In paragraph 4(G) of his findings, the district court held that:
The court could find nothing in mitigation and in fact analyzing this defendant in search for mitigation produces a negative history with respect to this defendant.
The court concluded in paragraph 5 that “as the court has indicated it could find nothing in mitigation which would outweigh the aggravating circumstances of this crime and this defendant.” Since the district court found “nothing in mitigation,” the case is unlike the situation in Charboneau, where the trial court found mitigating circumstances, but improperly weighed them against the aggravating circumstances collectively. In this case there was no weighing process performed because the trial court found “nothing in mitigation.” Consequently no issue under *873Ckarboneau and no violation of I.C. § 19-2515 has occurred in this case.
The judgment of the district court denying and dismissing the petition for post conviction relief is affirmed.

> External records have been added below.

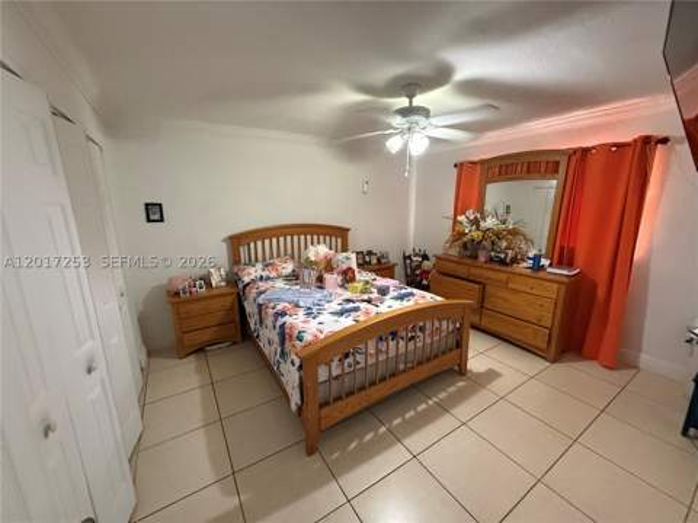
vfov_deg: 85.7
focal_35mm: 14
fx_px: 282
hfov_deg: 102.1
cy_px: 262
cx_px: 349
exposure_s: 1/60
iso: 1000
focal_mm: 2.22
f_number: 2.2
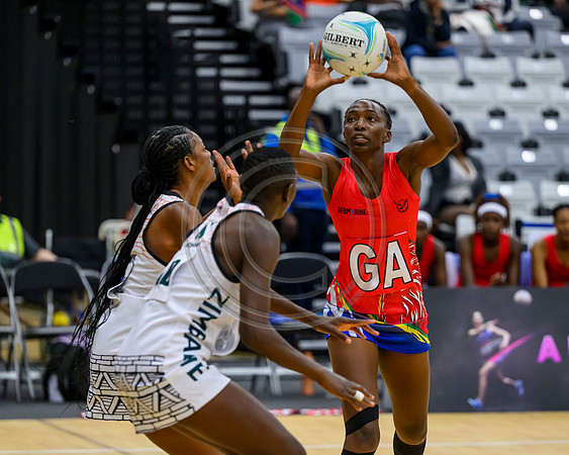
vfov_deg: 7.0
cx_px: 328
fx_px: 3740
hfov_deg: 8.7
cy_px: 264
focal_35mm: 222
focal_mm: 170
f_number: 3.2
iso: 4000
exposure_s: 1/1000
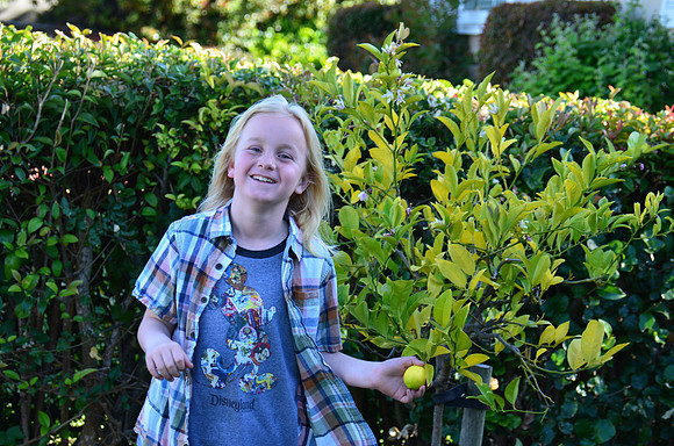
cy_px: 223
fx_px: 2186
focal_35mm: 117
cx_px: 337
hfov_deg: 17.5
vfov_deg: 11.7
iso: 250
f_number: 5.6
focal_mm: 78
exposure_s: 1/125
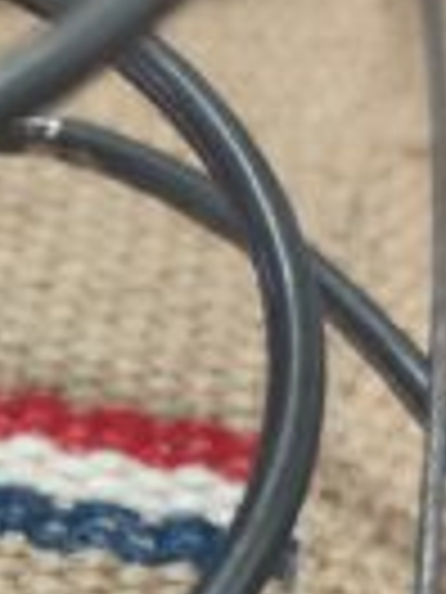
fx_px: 2388
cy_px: 576
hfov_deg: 10.4
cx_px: -131
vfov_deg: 14.0
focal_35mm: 139
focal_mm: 6.14
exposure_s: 1/100
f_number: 1.65
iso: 500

BOYLE and McDEVITT, JJ., concur.. The trial court in its post conviction decision also denied Stuart’s claim, specifically pointing out that in Stuart’s original direct appeal to this Court, State v. Stuart, 110 Idaho 163, 176, 715 P.2d 833, 846 (1985), this Court had held that ”[i]t was stipulated at the sentencing hearing that when sentencing the defendant the court would consider evidence presented at the preliminary hearing and trial along with the presentence investigation report.” In Stuart I, the direct appeal, the validity of Stuart’s death sentence was considered by this Court, and no issue regarding the use of the preliminary hearing testimony in the sentencing proceeding was raised. Nor did Stuart file a petition for rehearing from our decision in Stuart I contesting our statement that ”[i]t was stipulated at the sentencing hearing that when sentencing the defendant the court would consider evidence presented at the preliminary hearing and trial along with the presentence investigation report." State v. Stuart, 110 Idaho at 176, 715 P.2d at 846. We need not decide whether it is now too late for Stuart to question the trial court’s post conviction finding that it was stipulated at the sentencing hearing that the court could consider evidence presented at the preliminary hearing. Under our prior decisions in State v. Osborn and State v. Coutts, the trial court did not err in considering the preliminary hearing testimony.
. The typed affidavit of Katrina Matteoni, executed February 21, 1987, states that she was then 17 years of age, in February of 1987, and was 5‘A years of age in August of 1975 when her mother first began dating the defendant Stuart. However, the affiant in handwriting corrected the affidavit both as to the spelling of her name, and also corrected her age to 16 years, rather than 17. That would have made her age at the time of her acquaintanceship with the defendant Stuart variously between 4'/> and 6 years. Since her affidavit was executed 12 years after the events, her young age and the lapse of time were relevant factors for the trial court to consider in deciding the weight to be given to that affidavit.